A Delaware Chancery Court vice chancellor on Thursday dismissed a shareholder lawsuit challenging the 2016 $18 billion merger between Willis Group Holdings PLC and Towers Watson & Co. on the basis that Towers CEO John J. Haley, Towers’ lead negotiator, had a conflict of interest in negotiating the deal.

Plaintiffs claimed Mr. Haley agreed to the lowest offer shareholders would accept because he had been offered a pay increase, according to Thursday’s ruling by the Delaware Chancery Court in Wilmington in In Re: Towers Watson & Co. Stockholders Litigation.

Towers stockholders had delayed a stockholder vote on the deal after it was first announced in response to stockholders and analysts’ criticism it was a windfall for Willis because Willis’ financial condition had worsened and Towers’ had strengthened in the previous months, according to the ruling.

Mr. Haley then renegotiated the transaction, securing a dividend for Towers’ stockholders that was more than double the amount previously agreed upon by the parties, the ruling said.

The plaintiff in the litigation, Anchorage-based Alaska Laborers-Employers Retirement Trust, charged that during the period between the time the initial deal was struck, but before Mr. Haley secured a higher dividend, defendant San Francisco-based ValueAct Capital Management LP Trust, which held more than 10% of Willis stock, made an allegedly undisclosed proposal to Mr. Haley.

Under this proposal, Mr. Haley “would receive materially greater upside in his compensation post-merger than he had received pre-merger,” said the ruling.

“The plaintiffs say this proposal misaligned the CEO’s incentives at a critical juncture in the negotiations, inspiring him to ask for no more of a dividend than he believed necessary to secure Towers’ stockholder approval.”

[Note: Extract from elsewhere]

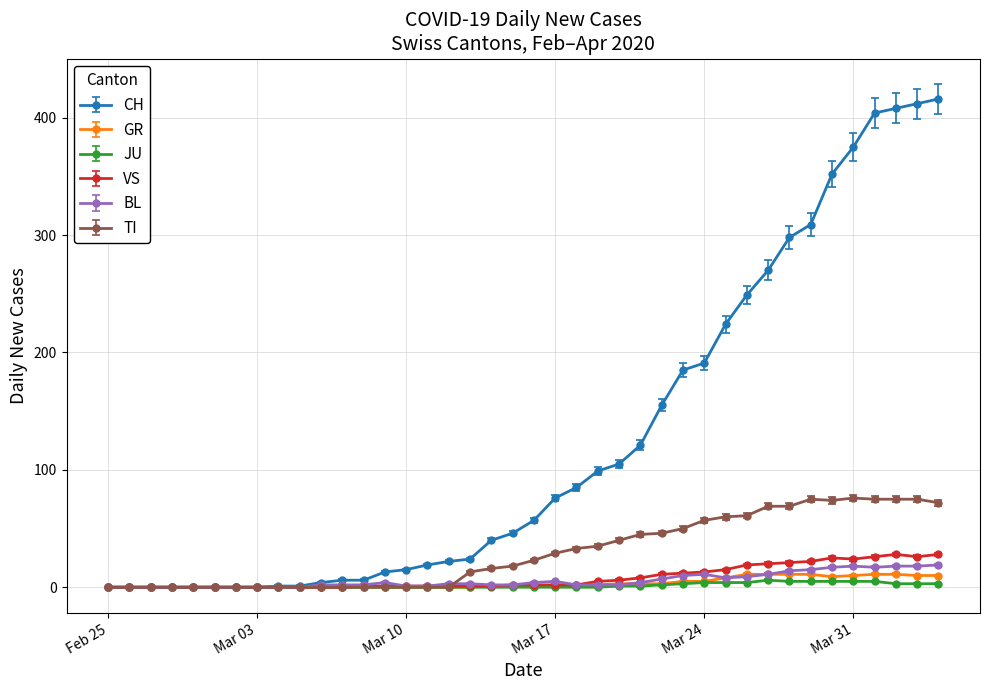

Which series has the largest total across all categories?

CH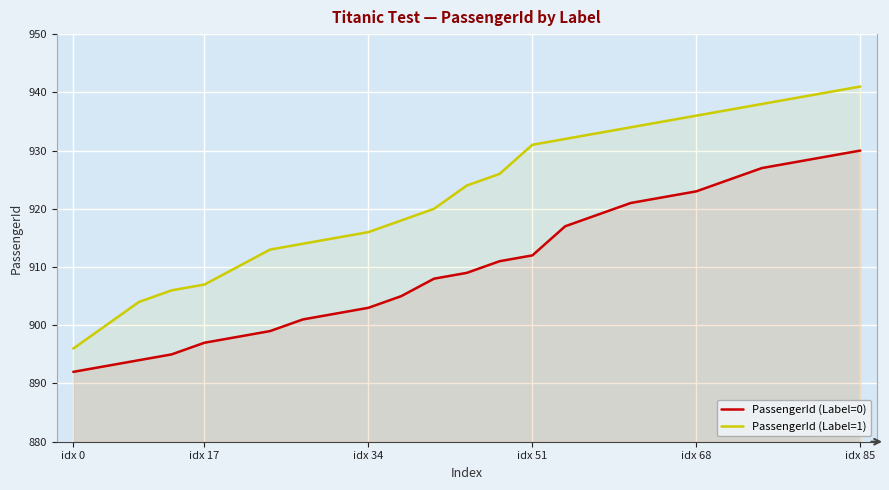

At 10, list the series in order from smallest to largest.

PassengerId (Label=0), PassengerId (Label=1)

This argument was rejected by the court in the ruling. At issue in the case is the business judgment rule, which upholds a director’s decision so long as it is made in the belief he was acting in the company’s best interests, in good faith and in a reasonably prudent manner.

“The fact of the allegedly undisclosed compensation proposal fails to rebut the business judgment rule,” said the decision. “At bottom, the Towers board knew that the CEO would become CEO of the combined company post-merger, that the combined company would be much larger, and that the CEO thus would be entitled to increased compensation,” it said.

“Knowing this potential conflict, the board nevertheless appointed the CEO as lead negotiator but kept apprised of the negotiations.

“Further, the compensation proposal was a proposal only; it reflected a theory of compensation and upside potential in the event of pie-in-the-sky outcomes unconnected to any business plan or forecast.

“Given what the board already knew, and the nature of the compensation proposal at issue, a reasonable board member would not have regarded the proposal as significant when evaluating the proposed transaction,” said the ruling, in granting the defendant’s motion to dismiss.

Attorneys in the case had no comment or could not be reached.